Religioni (occidentali e orientali) e filosofie: costruzioni umane per dare un nome all’“Enigma”.

È un limite il fatto che la scienza non sia capace di rispondere alle “domande di senso”? Dovremmo tuffarci nell’“irrazionalità” perché il “razionale” non ha gli strumenti per dipanare l’Enigma in cui siamo immersi3? Perché mai? La scienza non ci chiude affatto, anzi ci “apre al Mistero”: non è essa che ci rende socraticamente consapevoli di non sapere o, comunque, del poco che sappiamo? Si dirà che l’uomo avverte il bisogno di dare un nome al Mistero, di riempirlo di contenuti. Già, le religioni sono nate proprio per questo: per dare un volto all’Enigma. Da qui la creazione degli “dèi”: di un “Dio-Persona” che possiamo pregare e che ci può aiutare, di un “Dio-Tutto” di cui siamo delle parti, di un al di là… Tutte “nostre costruzioni” per riempire il “Grande Buco” che la scienza, nonostante gli straordinari progressi compiuti, scopre sempre più grande.
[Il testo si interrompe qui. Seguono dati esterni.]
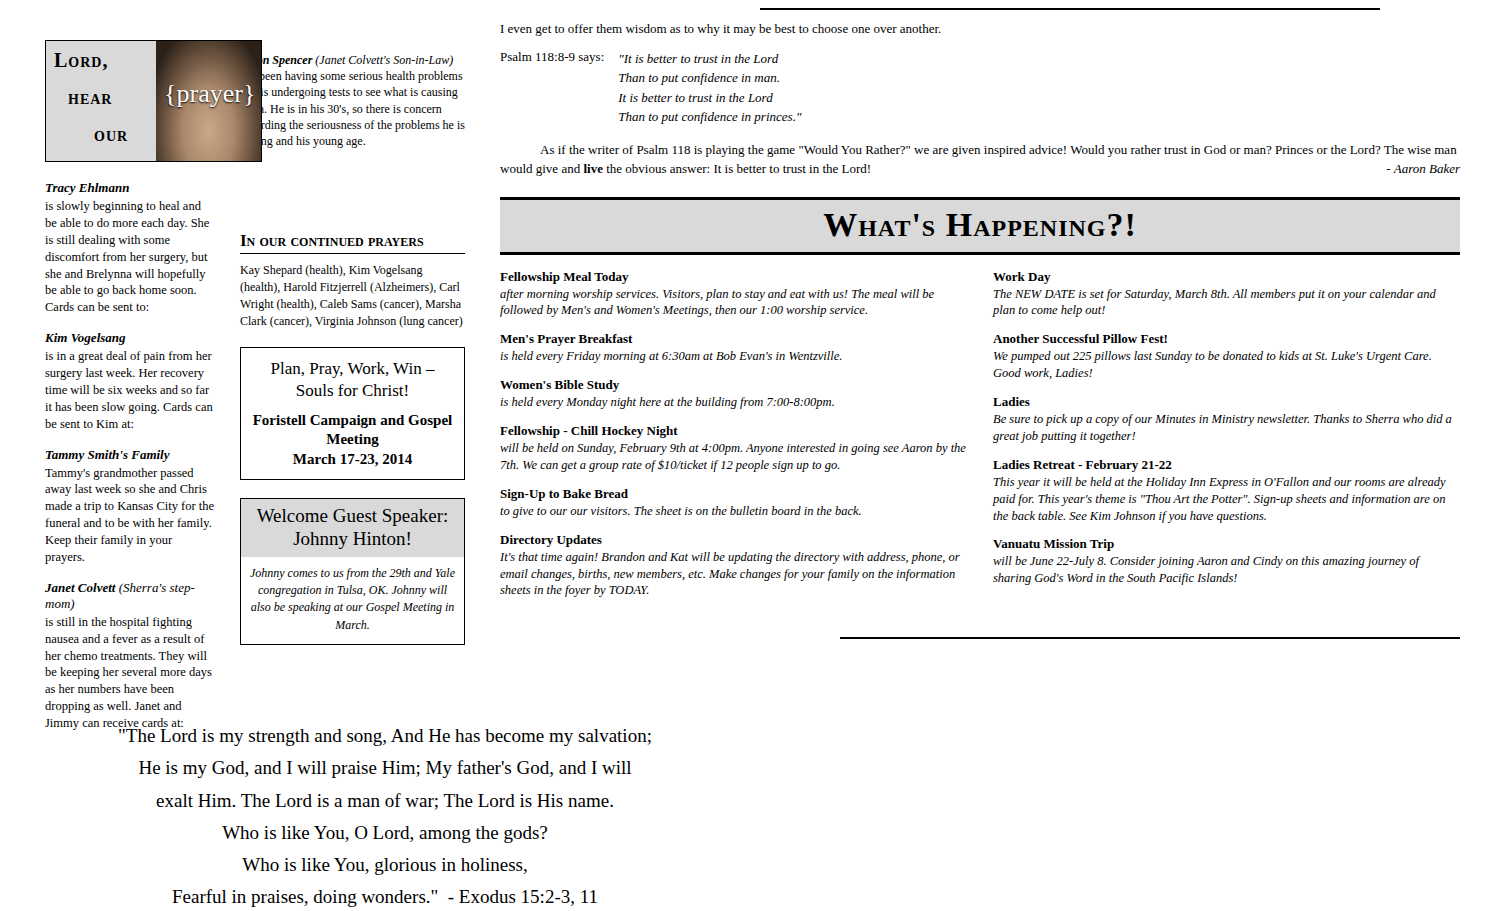Lord, hear our
{prayer}
Tracy Ehlmann
is slowly beginning to heal and be able to do more each day. She is still dealing with some discomfort from her surgery, but she and Brelynna will hopefully be able to go back home soon. Cards can be sent to:
Kim Vogelsang
is in a great deal of pain from her surgery last week. Her recovery time will be six weeks and so far it has been slow going. Cards can be sent to Kim at:
Tammy Smith's Family
Tammy's grandmother passed away last week so she and Chris made a trip to Kansas City for the funeral and to be with her family. Keep their family in your prayers.
Janet Colvett (Sherra's step-mom)
is still in the hospital fighting nausea and a fever as a result of her chemo treatments. They will be keeping her several more days as her numbers have been dropping as well. Janet and Jimmy can receive cards at:
Jason Spencer (Janet Colvett's Son-in-Law) has been having some serious health problems and is undergoing tests to see what is causing them. He is in his 30's, so there is concern regarding the seriousness of the problems he is having and his young age.
In our continued prayers
Kay Shepard (health), Kim Vogelsang (health), Harold Fitzjerrell (Alzheimers), Carl Wright (health), Caleb Sams (cancer), Marsha Clark (cancer), Virginia Johnson (lung cancer)
Plan, Pray, Work, Win –
Souls for Christ!
Foristell Campaign and Gospel Meeting
March 17-23, 2014
Welcome Guest Speaker:
Johnny Hinton!
Johnny comes to us from the 29th and Yale congregation in Tulsa, OK. Johnny will also be speaking at our Gospel Meeting in March.
I even get to offer them wisdom as to why it may be best to choose one over another.
Psalm 118:8-9 says:
"It is better to trust in the Lord
Than to put confidence in man.
It is better to trust in the Lord
Than to put confidence in princes."
As if the writer of Psalm 118 is playing the game "Would You Rather?" we are given inspired advice! Would you rather trust in God or man? Princes or the Lord? The wise man would give and live the obvious answer: It is better to trust in the Lord! - Aaron Baker
What's Happening?!
Fellowship Meal Today
after morning worship services. Visitors, plan to stay and eat with us! The meal will be followed by Men's and Women's Meetings, then our 1:00 worship service.
Men's Prayer Breakfast
is held every Friday morning at 6:30am at Bob Evan's in Wentzville.
Women's Bible Study
is held every Monday night here at the building from 7:00-8:00pm.
Fellowship - Chill Hockey Night
will be held on Sunday, February 9th at 4:00pm. Anyone interested in going see Aaron by the 7th. We can get a group rate of $10/ticket if 12 people sign up to go.
Sign-Up to Bake Bread
to give to our our visitors. The sheet is on the bulletin board in the back.
Directory Updates
It's that time again! Brandon and Kat will be updating the directory with address, phone, or email changes, births, new members, etc. Make changes for your family on the information sheets in the foyer by TODAY.
Work Day
The NEW DATE is set for Saturday, March 8th. All members put it on your calendar and plan to come help out!
Another Successful Pillow Fest!
We pumped out 225 pillows last Sunday to be donated to kids at St. Luke's Urgent Care. Good work, Ladies!
Ladies
Be sure to pick up a copy of our Minutes in Ministry newsletter. Thanks to Sherra who did a great job putting it together!
Ladies Retreat - February 21-22
This year it will be held at the Holiday Inn Express in O'Fallon and our rooms are already paid for. This year's theme is "Thou Art the Potter". Sign-up sheets and information are on the back table. See Kim Johnson if you have questions.
Vanuatu Mission Trip
will be June 22-July 8. Consider joining Aaron and Cindy on this amazing journey of sharing God's Word in the South Pacific Islands!
"The Lord is my strength and song, And He has become my salvation;
He is my God, and I will praise Him; My father's God, and I will
exalt Him. The Lord is a man of war; The Lord is His name.
Who is like You, O Lord, among the gods?
Who is like You, glorious in holiness,
Fearful in praises, doing wonders." - Exodus 15:2-3, 11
Tutte “credenze” - diventate pesanti tradizioni (sia in Occidente che in Oriente) - per sopportare meglio il nostro fardello quotidiano.

“Miti” utili, ma non necessari

Credenze “utili” a detta dello stesso “blasfemo” Voltaire. Utili al popolo ignorante, direbbe lui. Utili anche all’uomo dotto, direi io. Utili, ma non necessarie. Si può benissimo vivere senza “credere” né nei miti religiosi occidentali né a quelli orientali e affidarsi alle argomentazioni razionali della filosofia. Anche la filosofia, è vero, è una costruzione umana che serve a tappare il “Buco”, ma la filosofia (una delle tante) cerca di “convincere” col ragionamento (per quanto possa valere un ragionamento del tutto “storico”). Si può vivere sulla base delle conquiste della scienza che, pur parziali e provvisorie che siano, possono convincere incommensurabilmente di più delle mitologie religiose e dei più o meno sofisticati ragionamenti filosofici.
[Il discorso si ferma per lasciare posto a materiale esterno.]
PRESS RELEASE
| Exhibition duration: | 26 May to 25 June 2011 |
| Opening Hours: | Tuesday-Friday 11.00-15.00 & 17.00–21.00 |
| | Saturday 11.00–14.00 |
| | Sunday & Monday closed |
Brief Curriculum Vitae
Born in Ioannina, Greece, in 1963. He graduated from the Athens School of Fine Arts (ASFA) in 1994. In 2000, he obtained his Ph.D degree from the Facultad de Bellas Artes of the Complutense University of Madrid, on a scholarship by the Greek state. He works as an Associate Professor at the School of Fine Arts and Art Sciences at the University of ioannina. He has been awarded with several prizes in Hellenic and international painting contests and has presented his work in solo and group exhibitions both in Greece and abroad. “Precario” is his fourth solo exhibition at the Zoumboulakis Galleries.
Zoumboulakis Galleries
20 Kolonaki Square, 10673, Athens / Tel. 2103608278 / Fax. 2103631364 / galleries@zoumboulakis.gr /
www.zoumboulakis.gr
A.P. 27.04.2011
Ma la scienza tace sul Mistero. Già: ma quale “mortale” ha parole da dire su di esso? Di fronte all’“Assolutamente Altro” (quand’anche ci fosse: il che non è per nulla escluso in linea teorica) non c’è che il “Silenzio”.
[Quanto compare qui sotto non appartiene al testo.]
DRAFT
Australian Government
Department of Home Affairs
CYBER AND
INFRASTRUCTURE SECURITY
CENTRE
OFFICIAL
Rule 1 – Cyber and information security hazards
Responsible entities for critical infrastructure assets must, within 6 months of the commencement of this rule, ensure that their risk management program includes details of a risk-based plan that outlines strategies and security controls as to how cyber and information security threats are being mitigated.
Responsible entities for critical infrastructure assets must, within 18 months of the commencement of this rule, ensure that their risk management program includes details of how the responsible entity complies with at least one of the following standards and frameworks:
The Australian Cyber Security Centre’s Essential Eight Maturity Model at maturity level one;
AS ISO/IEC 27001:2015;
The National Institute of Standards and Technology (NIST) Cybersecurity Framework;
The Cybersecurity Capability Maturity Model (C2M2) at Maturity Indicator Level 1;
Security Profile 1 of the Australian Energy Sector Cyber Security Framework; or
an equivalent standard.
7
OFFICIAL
Il patrimonio comune è già noto: i “diritti umani”.

Parole in libertà, del tutto “soggettive”. Parole… “occidentali”, scritte in una contingente fase di ricerca di un individuo. Parole che esprimono un “credo”. Già: io “credo” che le religioni (tutte le religioni, anche quella religione - qual è il Cristianesimo - che è nata in Oriente, ma che poi si è occidentalizzata) siano delle magnifiche costruzioni“umane”, dei prodotti “storici”. Non “credo” a “verità nascoste” comuni, ma a un patrimonio di credenze comuni (in valori). Ciò che mi preoccupa è che la globalizzazione crescente in corso nei Paesi orientali arrivi a sradicare quei valori (che sono comuni ai nostri) e a imporre un unico valore, quello del dio-dollaro. È questa l’“interdipendenza” che sta vincendo, non quella culturale. Vogliamo contrapporre a questa interdipendenza una “filosofia interculturale” (per usare l’espressione del prof. Torrero)? Non c’è bisogno - a mio modesto avviso - di esplorare i meandri e la stessa “Babele” delle varie mitologie4 o cosiddette “filosofie”. Il patrimonio comune è già noto: i “diritti umani”. È solo facendo leva su questi che potremmo in qualche misura controllare la globalizzazione selvaggia in corso rendendola la più “umana” possibile e mettere in crisi i regimi totalitari.

Crema, 15 aprile 2008

Piero Carelli



1 La domanda-obiezione del prof. Giorgio Carniti nell’ultimo appuntamento del “Caffè” è illuminante.
2 Il sincretismo funziona all’interno dei valori occidentali: non sono coniugabili (e non sono stati, di fatto, coniugati) il liberalismo che esalta l’individuo e il socialismo che esalta, invece, l’istanza della giustizia sociale?
3 Condivido pienamente la posizione di Patrizia De Capua.
4 Una Babele presente non solo nelle storiche “interpretazioni” del Cristianesimo, ma anche nella stessa ortodossia cattolica: basterebbe leggere L’anima e il suo destino di Vito Mancuso per accorgersene.